Profits at Saudi Arabia’s listed banks have risen in the third quarter as provisions fall and non-interest income rises.
The rise in profits is largely due to provisioning in the third quarter falling. For the 10 of the 11 listed banks that have reported financial results, provisioning fell from SR2.46bn ($656m) to SR1.345bn, a decline of about 45 per cent.
The latest figures indicate that in the third quarter, lending rose by 9 per cent compared with the same period of 2010 to SR680bn. The total volume of deposits also rose by 9.7 per cent to SR848bn. This has led to a slight increase in the loan-to-deposit rate, which is now at 80.7 per cent.
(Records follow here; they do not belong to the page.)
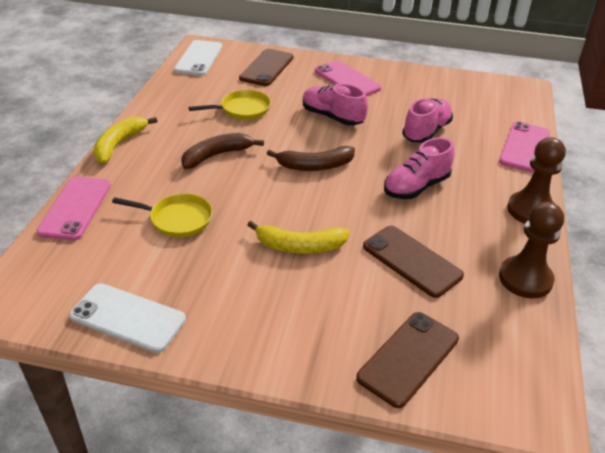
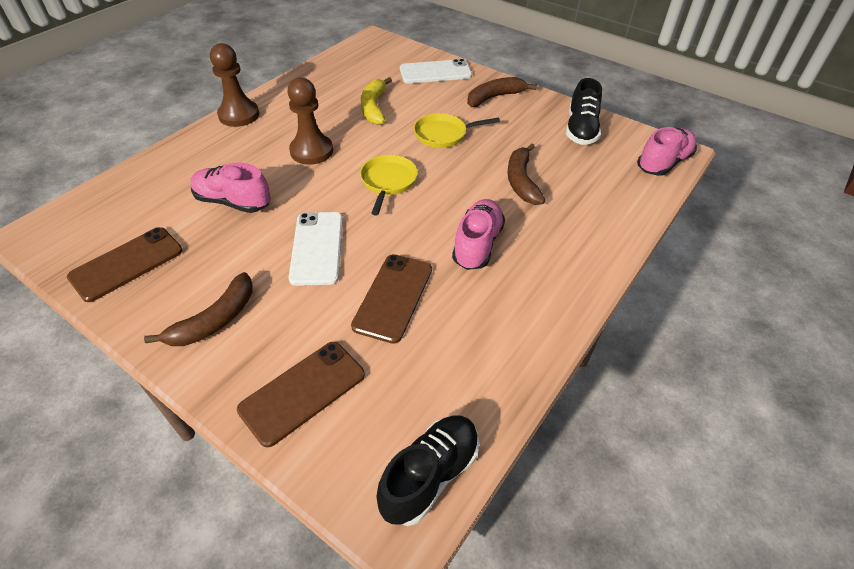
black shoe: none = 0 -> [376,415,479,526] [566,78,602,145] = 2
brown banana: [181,133,264,169] [267,146,355,171] = 2 -> [144,272,253,346] [467,77,537,107] [507,143,545,205] = 3
pink phone: [36,177,111,241] [315,60,381,96] [499,121,550,173] = 3 -> none = 0
yellow banana: [93,117,157,163] [247,221,350,254] = 2 -> [361,77,392,125] = 1

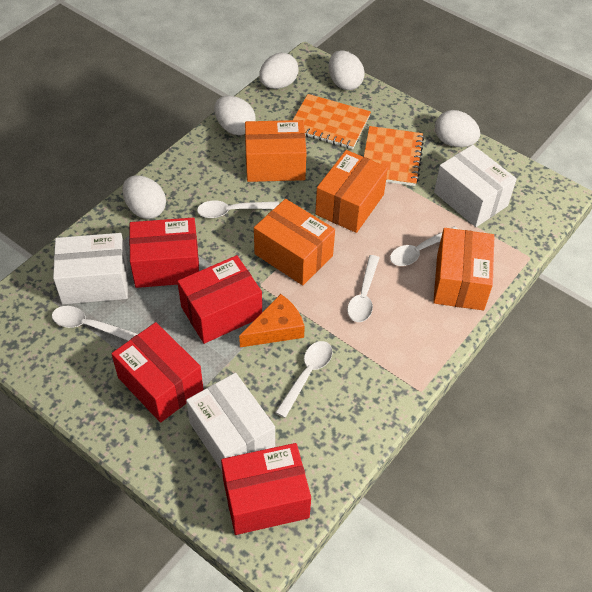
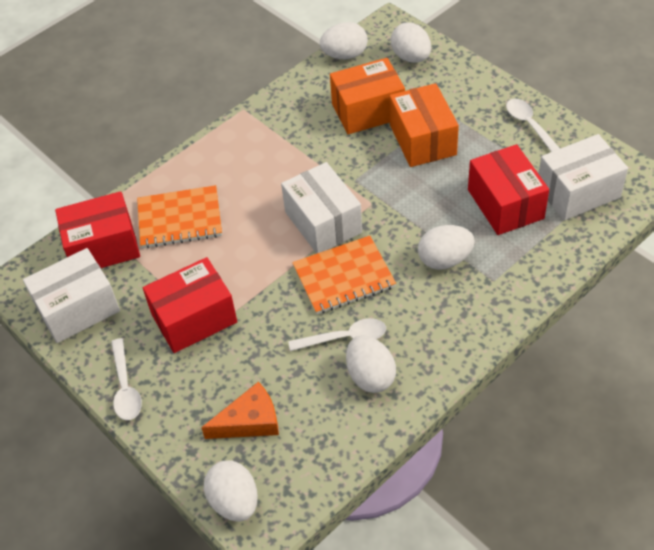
orange box: [245,120,307,182] [254,199,335,285] [315,150,388,233] [433,228,494,310] = 4 -> [330,58,405,134] [389,83,459,167] = 2
red box: [111,322,204,423] [129,218,199,288] [177,255,262,344] [221,443,311,535] = 4 -> [55,191,140,268] [143,257,237,353] [468,144,549,235] = 3
white spoon: [52,306,138,341] [197,200,279,218] [275,341,332,418] [347,255,379,322] [390,226,458,266] = 5 -> [111,338,142,420] [288,318,386,351] [506,99,560,152] = 3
The banks in Saudi Arabia remain liquid and are still in asset-building mode, despite the loan-to-deposit rate rising from 77.6 per cent in the second quarter of 2011.
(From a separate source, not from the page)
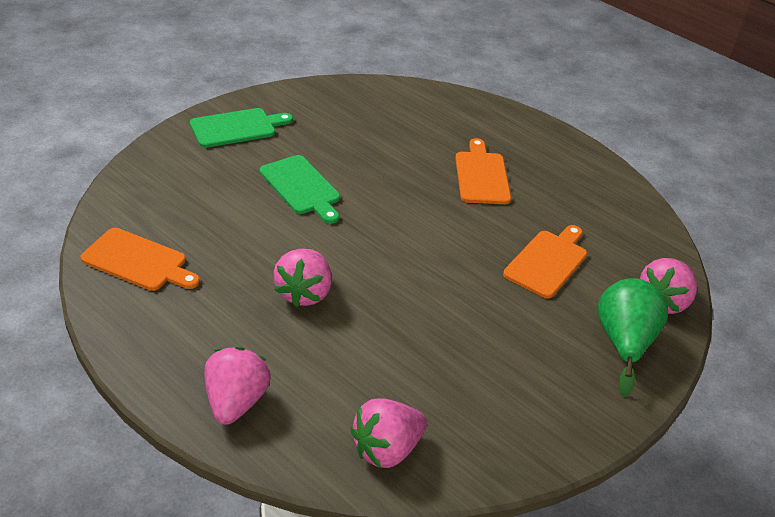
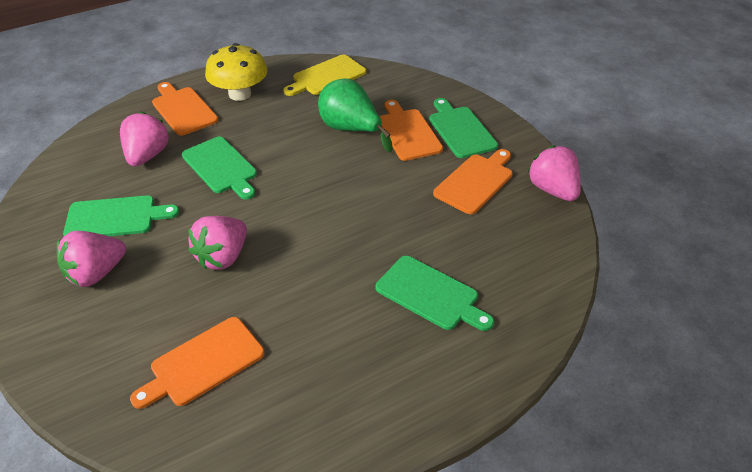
green cutting board: [190,108,293,148] [259,155,340,224] = 2 -> [63,195,179,236] [182,137,257,200] [376,256,494,331] [429,98,498,158] = 4
orange cutting board: [80,228,200,291] [455,138,511,204] [503,225,587,298] = 3 -> [130,317,265,409] [152,82,218,135] [380,100,443,161] [433,149,513,214] = 4
yellow cutting board: none = 0 -> [283,55,366,96] = 1
yellow mushroom: none = 0 -> [205,43,268,101] = 1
|Combined financial results of 10 Saudi banks ($bn)|
|Second quarter 2011||Third quarter 2010||Third quarter 2011||Year on year change (%)|
|Source: NCB Capital|
“We are still definitely trying to expand our asset book, but finding suitable good quality credits is tough,” says one banker in Riyadh. “When good deals come along, all the local banks are throwing large offers at them, but then we all get scaled back by the time the deal is closed.”
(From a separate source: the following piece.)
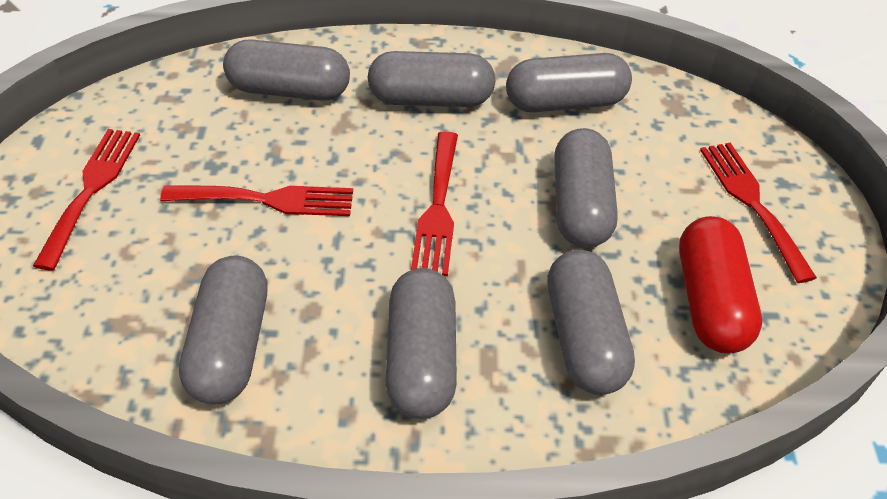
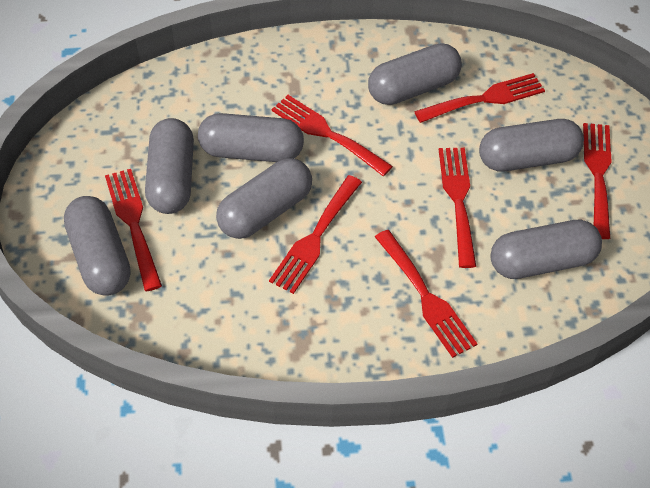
red capsule: [679,216,762,354] = 1 -> none = 0
red fork: [33,129,140,270] [160,185,353,216] [411,131,458,276] [700,143,817,283] = 4 -> [105,169,162,291] [269,175,362,294] [272,95,393,176] [375,230,478,358] [414,73,545,123] [439,148,476,268] [583,123,612,239] = 7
Credit growth is expected to average about 10 per cent by the end of the year, a significant improvement since 2009 when growth was flat, but still a long way off the heights of 2005-07, when growth was more than 20 per cent.
Total assets at 10 of the Saudi banks also rose by 9.2 per cent, hitting SR1,128bn. Non-interest income at the banks rose by 16.8 per cent, while special commission income dipped by 1 per cent.
Several banks reported huge increases in their profits compared to the same period of 2010, driven by lower provisions and rising non-interest income. Riyad Bank reported a particularly significant improvement in its performance, with profit rising by 30 per cent in the third quarter. Arab National Bank reported a 49.8 per cent rise in profits in the third quarter, although analysts at the local NCB Capital, the investment banking arm of National Commercial Bank, said this growth was lower than expected due to high provisioning at the bank. SABB, the local affiliate of the UK’s HSBC, reported a 50.4 per cent year-on-year growth in profits.
The banking index on the Saudi Stock Exchange (Tadawul) has risen marginally since the start of October, rising just 0.1 per cent. Although the results of the banks were positive, many analysts had been expecting a stronger pick up in profits.
The figures cover results released by Al-Rajhi, Arab National Bank, Banque Saudi Fransi, SABB, Saudi Investment Bank, Bank al-Jazira, Saudi Hollandi, Samba, Riyad Bank and Bank al-Bilad.